ARBEITSANWEISUNGEN:
1. Schreib aus dem Bericht über die Radtour die Passage von „Tag 3 – Koppenberg“ bis einschließlich „weiter Richtung Ronse.“ wortgetreu ab.
2. Führe den Bericht über die Radtour im Anschluss an seinen letzten Satz weiter.

TEXTABSCHNITT:
Im Regen wird mir erst ziemlich kalt, aber nach dem ersten Anstieg geht es. Nur die Finger werden nicht mehr warm. Schneller als gedacht, bin ich wieder zurück. Auf der offiziellen Route ist die Muur eigentlich das letzte Segment. Jetzt werde ich unsicher, ob ich das Segment am Morgen wirklich von Anfang an gefahren bin. Da hilft jetzt auch keine Theorie, zur Sicherheit fahre ich es nochmal, diesmal auf nassem Kopfsteinpflaster. Zurück am Auto sehe ich auf Strava, dass ich morgens das Segment natürlich schon erwischt hatte.
Tag 3 – Koppenberg
Heute dann die Königsetappe. Gut 140 KM und gefürchtete Anstiege wie Oude Kwaremont, Koppenberg oder Paterberg stehen auf dem Programm. Für heute ist sogar die Wettervorhersage gut und so starte ich früh von Oudenaarde aus. Durch die schon bekannte hügelige Landschaft fahrend sammle ich ein Segment nach dem anderen. Schnell ist schon Mittagspause und nach einer ordentlichen Portion Pasta geht es weiter Richtung Ronse.

DATENTEIL:
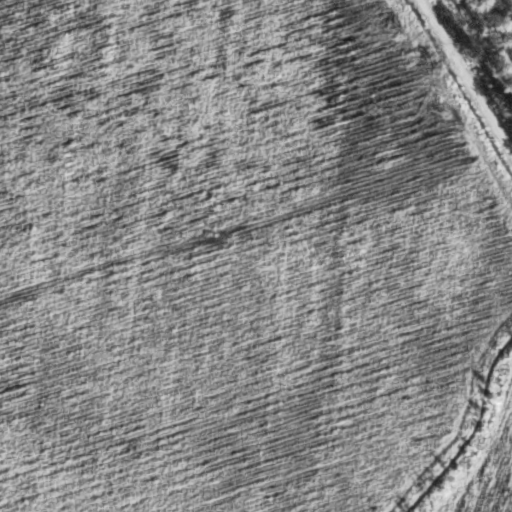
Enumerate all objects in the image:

ANTWORTEN PRO AUFGABE:
1.
Tag 3 – Koppenberg
Heute dann die Königsetappe. Gut 140 KM und gefürchtete Anstiege wie Oude Kwaremont, Koppenberg oder Paterberg stehen auf dem Programm. Für heute ist sogar die Wettervorhersage gut und so starte ich früh von Oudenaarde aus. Durch die schon bekannte hügelige Landschaft fahrend sammle ich ein Segment nach dem anderen. Schnell ist schon Mittagspause und nach einer ordentlichen Portion Pasta geht es weiter Richtung Ronse.

2.
Dort werde ich von der Paracycling WM überrascht, die hier gerade stattfindet. Die ganze Stadt ist abgesperrt. Langsam rolle ich über die gesperrte Strecken in Richtung nächstes Segment, dem Kruisberg. Das verläuft dann zum Glück parallel zur Paracylcing Strecke. Oben angekommen muss ich erst mal warten. Ein sehr freundlicher Polizist erklärt mir, dass ich nach dem Besenwagen die offizielle Strecke benutzen darf. Und dann kommen schon die ersten Paracyclists den Berg hoch. Sehr beeindruckend, was die Athleten nur mit ihren Armen leisten. Ich bin echt beeindruckt.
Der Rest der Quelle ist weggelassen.